A man doing a slow push-up is approximately in static equilibrium. His body is horizontal, with his weight of 755 N supported by his hands and feet, which are 1.34 m apart. One hand rests on a spring scale, which reads 270 N. If each hand bears an equal weight, how far from the shoulders is the man's center of gravity?
To find the distance from the man's center of gravity to his shoulders, we need to understand the concept of center of gravity and how it relates to static equilibrium.
The center of gravity (COG) is the point at which the weight of an object can be considered to act. It is usually located near the geometric center of an object. When an object is in static equilibrium, the sum of the forces and torques acting on it is zero.
In this case, we have a man doing a slow push-up. The weight of his body is 755 N, which is supported by his hands and feet. Since we are assuming that each hand bears an equal weight, each hand must support half the total weight of his body, which is 377.5 N.
The hand resting on the spring scale reads 270 N. This means that the other hand supports the remaining weight of 377.5 N minus 270 N, which is 107.5 N.
Since the man is in static equilibrium, the sum of the forces acting vertically must be zero. This implies that the vertical components of the forces acting on the man's body must balance each other out.

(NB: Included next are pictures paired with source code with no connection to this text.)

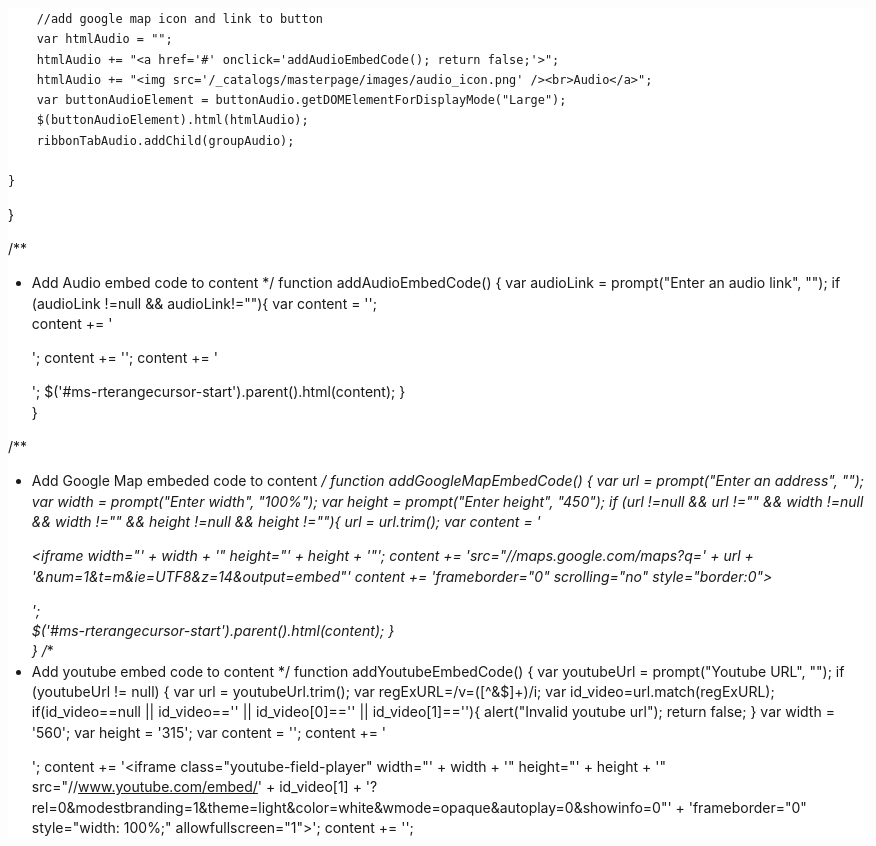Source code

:         //add google map icon and link to button
        var htmlAudio = "";
        htmlAudio += "<a href='#' onclick='addAudioEmbedCode(); return false;'>";
        htmlAudio += "<img src='/_catalogs/masterpage/images/audio_icon.png' /><br>Audio</a>";
        var buttonAudioElement = buttonAudio.getDOMElementForDisplayMode("Large");
        $(buttonAudioElement).html(htmlAudio);
        ribbonTabAudio.addChild(groupAudio);

    }
}

/**
 * Add Audio embed code to content
 */
function addAudioEmbedCode() {
  var audioLink = prompt("Enter an audio link", "");
  if (audioLink !=null && audioLink!=""){
    var content = '';          
    content += '<p>';
    content += '<audio controls="controls"><source src="' + audioLink + '"' + ' type="audio/mpeg">';
    content += 'Click <a href="' + audioLink + '"> here </a> to listen';
    content += '</audio>';
    content += '</p>';
    $('#ms-rterangecursor-start').parent().html(content);
  }  
}

/**
 * Add Google Map embeded code to content
 */
function addGoogleMapEmbedCode() {
  var url = prompt("Enter an address", "");
  var width = prompt("Enter width", "100%");
  var height = prompt("Enter height", "450");
  if (url !=null && url !="" && width !=null && width !="" && height !=null && height !=""){
    url = url.trim();
    var content = '<p><iframe width="' + width  + '" height="' + height + '"';
      content += 'src="//maps.google.com/maps?q=' + url + '&num=1&t=m&ie=UTF8&z=14&output=embed"'
      content += 'frameborder="0" scrolling="no" style="border:0"></iframe></p>';  
    $('#ms-rterangecursor-start').parent().html(content); 
  }  
}
/**
 * Add youtube embed code to content
 */
function addYoutubeEmbedCode() {
  var youtubeUrl = prompt("Youtube URL", "");
  if (youtubeUrl != null) {
    var url = youtubeUrl.trim();
    var regExURL=/v=([^&$]+)/i;
    var id_video=url.match(regExURL);
	if(id_video==null || id_video=='' || id_video[0]=='' || id_video[1]==''){
      alert("Invalid youtube url");
	  return false;
	}
    var width =  '560';
    var height = '315';
    var content = '';
    content += '<p class="pm-video">';
    content += '<iframe class="youtube-field-player" width="' + width + '" height="'
               + height + '" src="//www.youtube.com/embed/' + id_video[1] 
               + '?rel=0&modestbranding=1&theme=light&color=white&wmode=opaque&autoplay=0&showinfo=0"'
               + 'frameborder="0" style="width: 100%;" allowfullscreen="1">';
    content += '</iframe>';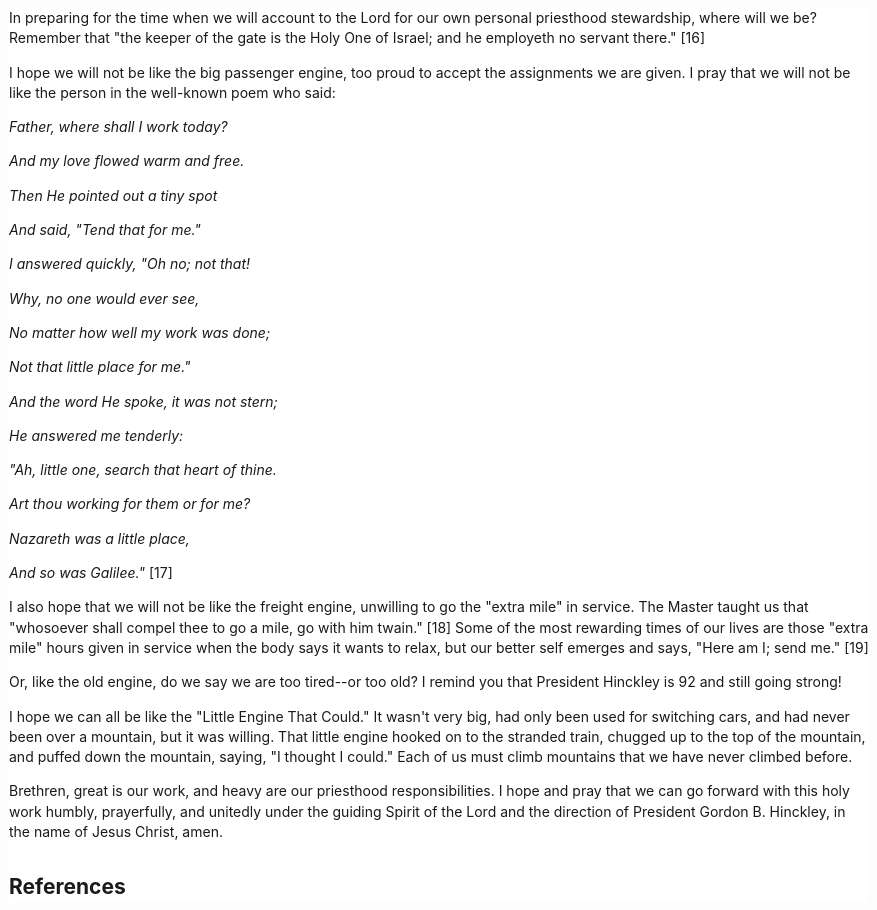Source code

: In preparing for the time when we will account to the Lord for our own
personal priesthood stewardship, where will we be? Remember that "the keeper
of the gate is the Holy One of Israel; and he employeth no servant there."
[16]

I hope we will not be like the big passenger engine, too proud to accept the
assignments we are given. I pray that we will not be like the person in the
well-known poem who said:

_Father, where shall I work today?_

_And my love flowed warm and free._

_Then He pointed out a tiny spot_

_And said, "Tend that for me."_

_I answered quickly, "Oh no; not that!_

_Why, no one would ever see,_

_No matter how well my work was done;_

_Not that little place for me."_

_And the word He spoke, it was not stern;_

_He answered me tenderly:_

_"Ah, little one, search that heart of thine._

_Art thou working for them or for me?_

_Nazareth was a little place,_

_And so was Galilee."_ [17]

I also hope that we will not be like the freight engine, unwilling to go the
"extra mile" in service. The Master taught us that "whosoever shall compel
thee to go a mile, go with him twain." [18]  Some of the most rewarding times
of our lives are those "extra mile" hours given in service when the body says
it wants to relax, but our better self emerges and says, "Here am I; send me."
[19]

Or, like the old engine, do we say we are too tired--or too old? I remind you
that President Hinckley is 92 and still going strong!

I hope we can all be like the "Little Engine That Could." It wasn't very big,
had only been used for switching cars, and had never been over a mountain, but
it was willing. That little engine hooked on to the stranded train, chugged up
to the top of the mountain, and puffed down the mountain, saying, "I thought I
could." Each of us must climb mountains that we have never climbed before.

Brethren, great is our work, and heavy are our priesthood responsibilities. I
hope and pray that we can go forward with this holy work humbly, prayerfully,
and unitedly under the guiding Spirit of the Lord and the direction of
President Gordon B. Hinckley, in the name of Jesus Christ, amen.

## References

The weight supported by each hand (270 N and 107.5 N) is equal to the vertical component of the man's weight. So, by using a proportion, we can determine the distance between the hand on the spring scale and the man's center of gravity.
We can set up the following proportion:
270 N / 377.5 N = x / 1.34 m
Simplifying this equation, we get:
x = (270 N / 377.5 N) * 1.34 m
x ≈ 0.96 m
Therefore, the man's center of gravity is approximately 0.96 meters away from his shoulders.